Quadrat survey and sampling

Based on general investigation9,16, 24 quadrats (20 m × 20 m) of natural secondary forest were sampled from August to October 2015. All trees with diameter at breast height ≥1.0 cm and height ≥1.5 m were identified and measured. The scientific names of tree species were in accordance with the Chinese Biological Species Directory 33. A total of 31 tree species in 24 quadrats was recorded (Supplementary Table S3).

Three to four soil sub-samples per quadrat were collected, using a soil corer of 10 cm × 10 cm. The soil sub-samples were pooled into one composite sample per quadrat. The composite samples were dried, thoroughly mixed, and passed through a 2-mm sieve to separate organics, soil, and gravel. Nine soil variables were measured, including soil depth, soil bulk density, soil organic C, soil pH (H2O), soil total N, soil gravel content, soil total porosity, soil moisture content, and soil electrical conductivity. Two replicates were averaged for each sample to improve precision.

Four topographical factors, including elevation, slope, slope aspect, and slope position of each quadrat were measured. Elevation was measured using a portable GPS (eTrex10). We measured the slope and aspect in each quadrat by using an electronic total station (DTM-102N). Slope position and aspect were converted into a coded scale using membership functions and an empirical formula based on Wang9, Liu34 and Liu35 studies. Slope position was classified as 0.4 for upper slope, 1.0 for middle slope, and 0.8 for lower slope.
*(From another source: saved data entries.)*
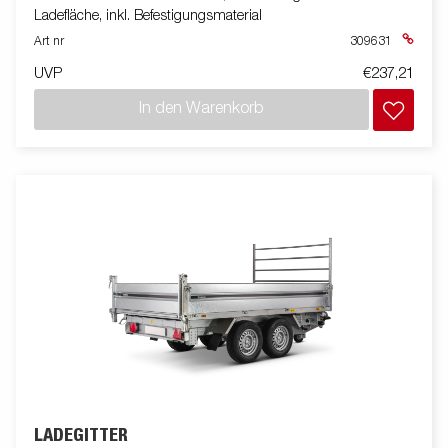
Ladefläche, inkl. Befestigungsmaterial
Art nr
309631
UVP
€237,21
In den Warenkorb
LADEGITTER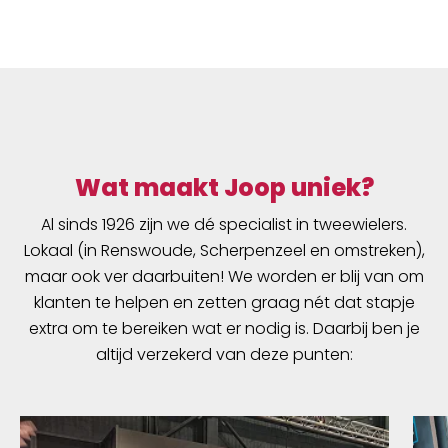
Wat maakt Joop uniek?
Al sinds 1926 zijn we dé specialist in tweewielers.
Lokaal (in Renswoude, Scherpenzeel en omstreken),
maar ook ver daarbuiten! We worden er blij van om
klanten te helpen en zetten graag nét dat stapje
extra om te bereiken wat er nodig is. Daarbij ben je
altijd verzekerd van deze punten: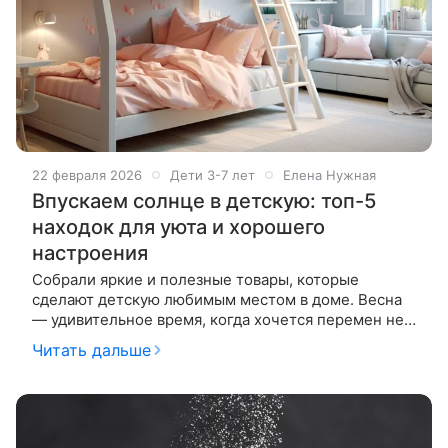
22 февраля 2026
Дети 3-7 лет
Елена Нужная
Впускаем солнце в детскую: топ-5
находок для уюта и хорошего
настроения
Собрали яркие и полезные товары, которые
сделают детскую любимым местом в доме. Весна
— удивительное время, когда хочется перемен не
только в гардеробе, но и в интерьере. Особенно это
Читать дальше
касается детской комнаты —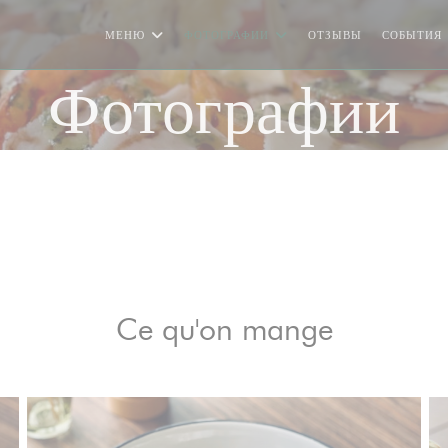
МЕНЮ
ФОТОГРАФИИ
ОТЗЫВЫ
СОБЫТИЯ
Фотографии
Ce qu'on mange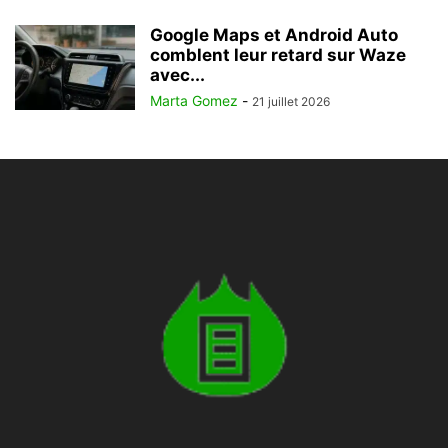
Google Maps et Android Auto
comblent leur retard sur Waze
avec...
Marta Gomez
-
21 juillet 2026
Slope aspect was classified as 0.3 for a sunny slope, 0.5 for a half-sunny slope, 0.8 for a half-shaded slope, and 1.0 for a shaded slope9. The datasets and analyses from the current study are available from the corresponding author upon request.

Statistical analysis

Descriptive statistics, including the mean, median, CV, and minimum and maximum values, were calculated for all environmental variables, except slope position and aspect. Pairwise correlations were used to analyse the relationships between environmental variables. The Importance Value (IV) was used in a multivariate analysis of forests and species diversity36,37. The IV of tree species was calculated using equation (1)38.

$${\rm{IV}}=({\rm{Relative}}\,{\rm{dominance}}+{\rm{Relative}}\,{\rm{frequency}}+{\rm{Relative}}\,{\rm{density}})/3$$
(1)

where, relative dominance refers to the sum of basal areas of a tree species within a quadrat, relative frequency refers to the percentage of quadrats containing a species over the total number of quadrats, and relative density refers to the number of tree species within a quadrat per unit area.
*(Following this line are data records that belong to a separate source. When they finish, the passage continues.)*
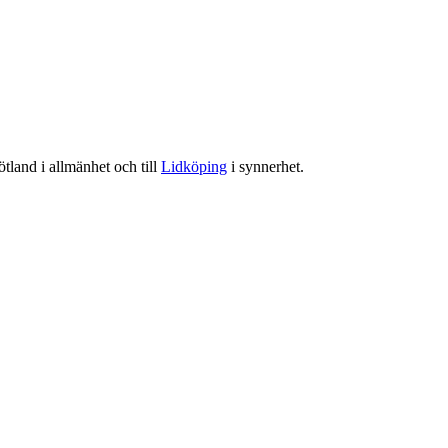
tland i allmänhet och till
Lidköping
i synnerhet.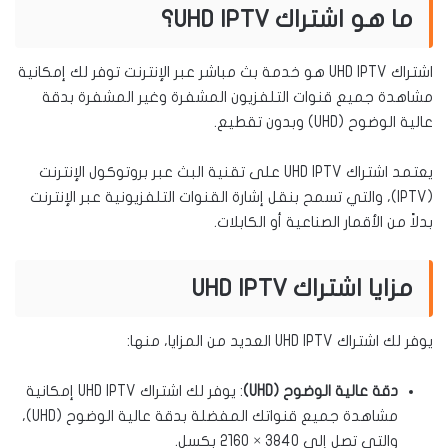
ما هو اشتراك UHD IPTV؟
اشتراك UHD IPTV هو خدمة بث مباشر عبر الإنترنت توفر لك إمكانية
مشاهدة جميع قنوات التلفزيون المشفرة وغير المشفرة بدقة
عالية الوضوح (UHD) وبدون تقطيع.
يعتمد اشتراك UHD IPTV على تقنية البث عبر بروتوكول الإنترنت
(IPTV)، والتي تسمح بنقل إشارة القنوات التلفزيونية عبر الإنترنت
بدلاً من الأقمار الصناعية أو الكابلات.
مزايا اشتراك UHD IPTV
يوفر لك اشتراك UHD IPTV العديد من المزايا، منها:
دقة عالية الوضوح (UHD)
: يوفر لك اشتراك UHD IPTV إمكانية
مشاهدة جميع قنواتك المفضلة بدقة عالية الوضوح (UHD)،
والتي تصل إلى 3840 × 2160 بكسل.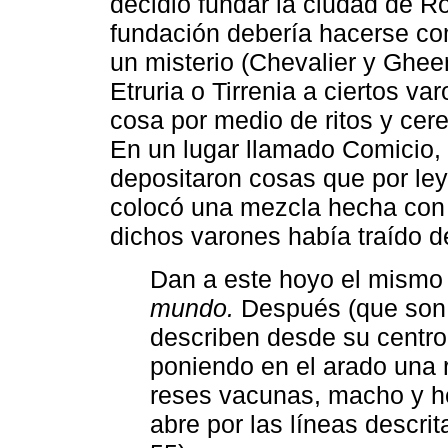
decidió fundar la ciudad de R
fundación debería hacerse com
un misterio (Chevalier y Gheer
Etruria o Tirrenia a ciertos 
cosa por medio de ritos y cer
En un lugar llamado Comicio, s
depositaron cosas que por le
colocó una mezcla hecha con 
dichos varones había traído de
Dan a este hoyo el mismo 
mundo.
Después (que son 
describen desde su centro 
poniendo en el arado una 
reses vacunas, macho y he
abre por las líneas descri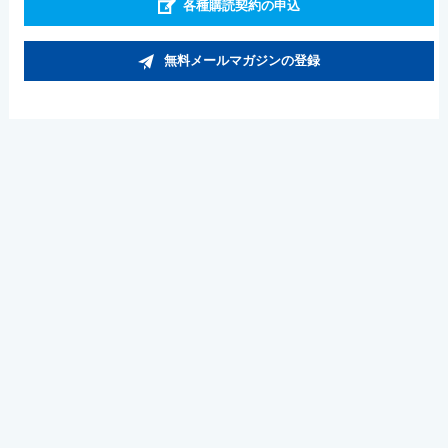
各種購読契約の申込
無料メールマガジンの登録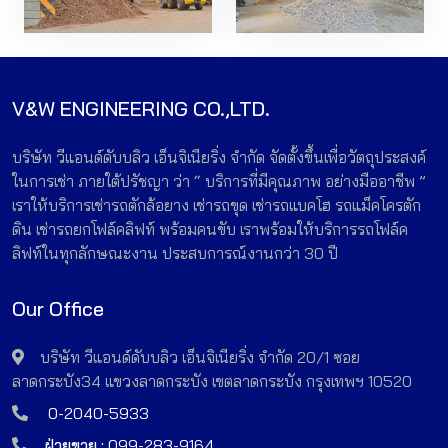
V&W ENGINEERING CO.,LTD.
บริษัท วีแอนด์ดับบลิว เอ็นจิเนียริ่ง จำกัด จัดตั้งขึ้นเพื่อวัตถุประสงค์
ในการเช่า ภายใต้ปรัชญา ว่า “ บริการที่มีคุณภาพ อย่างมืออาชีพ ”
เราให้บริการเช่ารถตักล้อยาง เช่ารถขุด เช่ารถแบคโฮ รถแม็คโครตัก
ดิน เช่ารถยกโฟล์คลิฟท์ พร้อมคนขับ เราพร้อมให้บริการรถโฟล์ค
ลิฟท์ในทุกลักษณะงาน ประสบการณ์งานกว่า 30 ปี
Our Office
บริษัท วีแอนด์ดับบลิว เอ็นจิเนียริ่ง จำกัด 20/1 ซอย
ลาดกระบัง34 แขวงลาดกระบัง เขตลาดกระบัง กรุงเทพฯ 10520
0-2040-5933
ฝ่ายขาย :
099-283-9164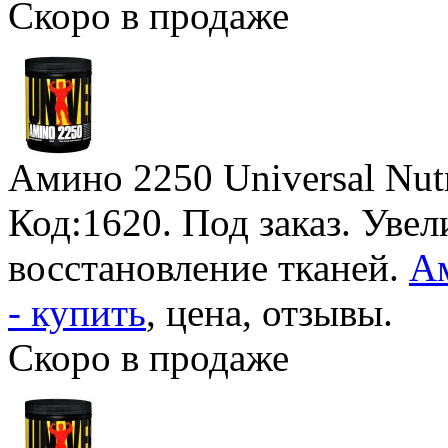
Скоро в продаже
Амино 2250 Universal Nutr
Код:1620.
Под заказ
. Уве
восстановление тканей.
Ам
- купить
, цена, отзывы.
Скоро в продаже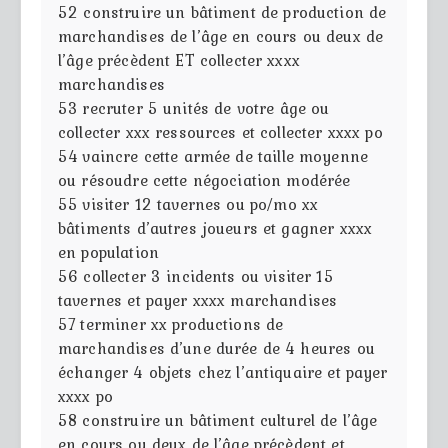
52
construire un bâtiment de production de
marchandises de l’âge en cours ou deux de
l’âge précèdent ET collecter xxxx
marchandises
53
recruter 5 unités de votre âge ou
collecter xxx ressources et collecter xxxx po
54
vaincre cette armée de taille moyenne
ou résoudre cette négociation modérée
55
visiter 12 tavernes ou po/mo xx
bâtiments d’autres joueurs et gagner xxxx
en population
56
collecter 3 incidents ou visiter 15
tavernes et payer xxxx marchandises
57
terminer xx productions de
marchandises d’une durée de 4 heures ou
échanger 4 objets chez l’antiquaire et payer
xxxx po
58
construire un bâtiment culturel de l’âge
en cours ou deux de l’âge précèdent et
TWINSPAN analysis was conducted to cluster the 24 samples into different forest types. CCA was used to explore the relationships between forest assembly and environmental factors. We used the length of the DCA axis to identify the fit (linear or unimodal) of the model to species distribution39. The triplot and biplot that overlapped with the TWINSPAN results were used to analyse the relationship between tree species, environmental factors, quadrats, and forest types. Forward selection was used to compute the most parsimonious model based on significant explanatory variables. Species diversity was evaluated using the Shannon–Wiener, Simpson’s diversity, and Pielou’s evenness indexes14,39. The VIF of variables was used to measure how much a regression coefficient is inflated by the presence of other explanatory variables21. All analyses were conducted using R version 3.4.0 with “vegan” and “twinspanR” packages. Finally, we used the Monte Carlo 1000 permutations test to assess the significance of the F-values of environmental variables in the PCCA on the response variables (tree species and quadrats), and to test the significance of the R2 of each environmental variable in the canonical axes of CCA and PCCA9.